ペルー戦の試合会場となったのは、ホッフェンハイムの本拠地WIRSOLラインネッカー・アレーナ。その“マイホーム”で記念すべき代表初ゴールを決めたシュルツは試合後、「ドイツ代表でプレーできるのは本当に素晴らしかったです。特に私が普段プレーしているスタジアムでしたから。さらに勝利することができて、本当に良かったです。私の得点は、少しラッキーなものでしたね」と笑顔で話した。

© gettyimages / THOMAS KIENZLE

ここ最近のパフォーマンスを見れば、なぜ彼がドイツ代表に名を連ねたのか、疑問を抱く者などいないだろう。2017/18シーズンに最高時速34.6kmを叩き出し、ホッフェンハイムのスピードスターという称号を手にしたシュルツは、今季ブンデスリーガ第2節フライブルク戦でアダム・ソロイの得点をアシスト。シーズンをまたげば公式戦直近8試合で実に6ゴールをお膳立てしている。これまで左SBのポジションには、ほぼ一貫してケルン所属ヨナス・ヘクターを起用してきたヨアヒム・レーブ監督も「プレースピードは目を見張るものがある。タッチライン際での勢いというものこそ、彼の最大の武器だ」と、ホッフェンハイムからやって来た新参者の活躍に目を細めた。

ナーゲルスマン監督の指導で劇的に成長

17歳でヘルタ・ベルリンのトップチームにデビューし、そのままレギュラー定着となったシュルツだが、これまでの道のりは平坦ではなかった。自身の成長のため、下部組織から過ごしたヘルタを去り、ボルシアMGへ移籍を果たしたのが2015年夏。しかしそこで前十字じん帯断裂の大けがを負い、2シーズンの在籍でブンデスリーガ出場はたったの13試合にとどまった。失意からの脱却を目指し、次の所属先に選んだホッフェンハイムでシュルツはついに稀代の若手指揮官と出会った。

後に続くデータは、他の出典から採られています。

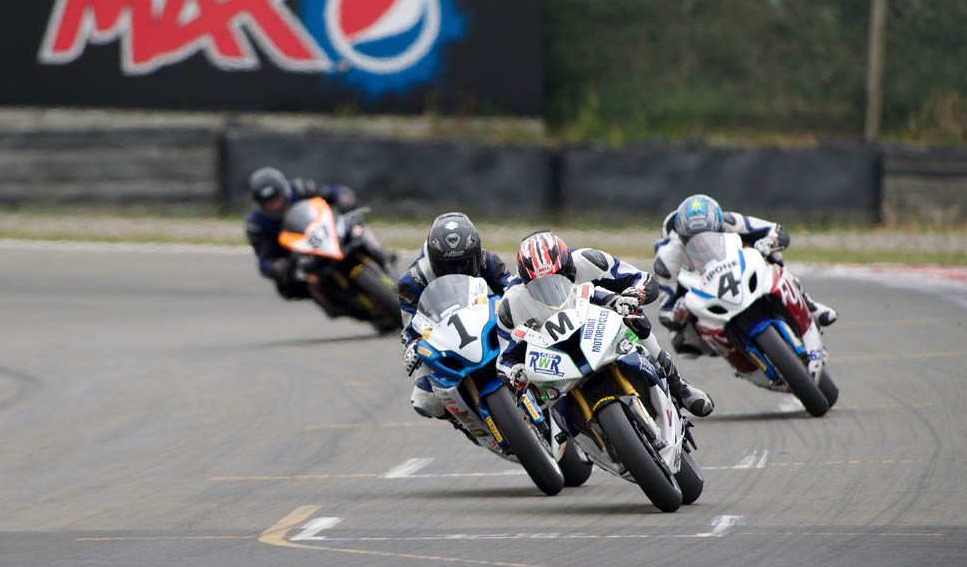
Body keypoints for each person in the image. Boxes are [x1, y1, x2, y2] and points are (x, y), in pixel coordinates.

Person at [495, 231, 714, 418]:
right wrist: (515, 371)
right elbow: (504, 358)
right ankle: (558, 433)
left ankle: (679, 386)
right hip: (555, 352)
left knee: (634, 315)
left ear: (568, 264)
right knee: (529, 387)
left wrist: (633, 295)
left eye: (558, 277)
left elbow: (642, 278)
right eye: (539, 285)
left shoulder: (589, 260)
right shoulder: (512, 301)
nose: (550, 287)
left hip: (597, 323)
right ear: (524, 281)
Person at [653, 194, 838, 357]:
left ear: (719, 225)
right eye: (692, 239)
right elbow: (665, 310)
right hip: (700, 289)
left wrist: (768, 242)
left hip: (738, 266)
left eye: (708, 235)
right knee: (682, 343)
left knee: (773, 257)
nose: (702, 244)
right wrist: (679, 312)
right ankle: (732, 352)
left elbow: (776, 230)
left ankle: (810, 307)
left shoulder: (731, 221)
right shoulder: (667, 256)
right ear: (680, 237)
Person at [398, 212, 517, 419]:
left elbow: (513, 291)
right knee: (426, 402)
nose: (458, 270)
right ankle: (464, 421)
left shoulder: (487, 260)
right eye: (448, 266)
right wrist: (410, 346)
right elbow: (410, 326)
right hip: (440, 335)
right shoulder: (413, 280)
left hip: (484, 321)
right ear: (433, 261)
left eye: (465, 263)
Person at [244, 166, 385, 318]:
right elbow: (264, 260)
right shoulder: (256, 225)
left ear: (284, 192)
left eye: (276, 199)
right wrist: (278, 266)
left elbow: (334, 192)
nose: (275, 206)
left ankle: (381, 256)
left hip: (326, 231)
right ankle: (340, 305)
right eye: (269, 203)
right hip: (300, 255)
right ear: (260, 204)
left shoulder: (300, 188)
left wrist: (344, 199)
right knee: (286, 288)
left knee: (356, 228)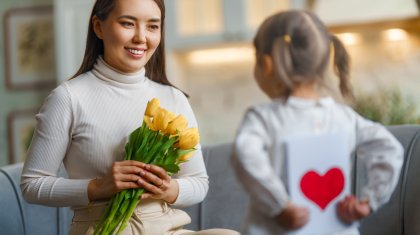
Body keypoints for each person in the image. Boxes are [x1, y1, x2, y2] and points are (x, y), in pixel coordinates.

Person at [20, 0, 239, 234]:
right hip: (103, 228)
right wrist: (96, 187)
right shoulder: (68, 98)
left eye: (153, 26)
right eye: (127, 23)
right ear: (98, 27)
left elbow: (198, 182)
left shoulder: (174, 98)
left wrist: (169, 188)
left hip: (166, 227)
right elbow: (32, 185)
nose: (141, 37)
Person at [231, 10, 403, 235]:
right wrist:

「ユリアン・ナーゲルスマン監督は、ディフェンスの時もオフェンスの時も、どのようなポジションを取ればスペースをうまく使えるようになるか、個別に詳しく指導してくれました」

© gettyimages / Juergen Schwarz

正しい手引きを受け、かつてないほどの自信を手にしたシュルツは、スティーブン・ツバーとの定位置争いに勝利。その理由は、持ち前のスピードとダイナミックな攻撃参加に加え、ポジショニングおよび守備での1対1勝率が格段に向上したためだ。ブンデスリーガで最も交代枠を使い切るのが早いナーゲルスマン監督の下、今年3月からすべての公式戦でフル出場を果たしているという事実は、シュルツのホッフェンハイムにおける重要度を如実に表しているのではないだろうか。25歳という比較的遅めのA代表デビューではあるものの、今後の成長が楽しみな選手の一人であることは間違いない。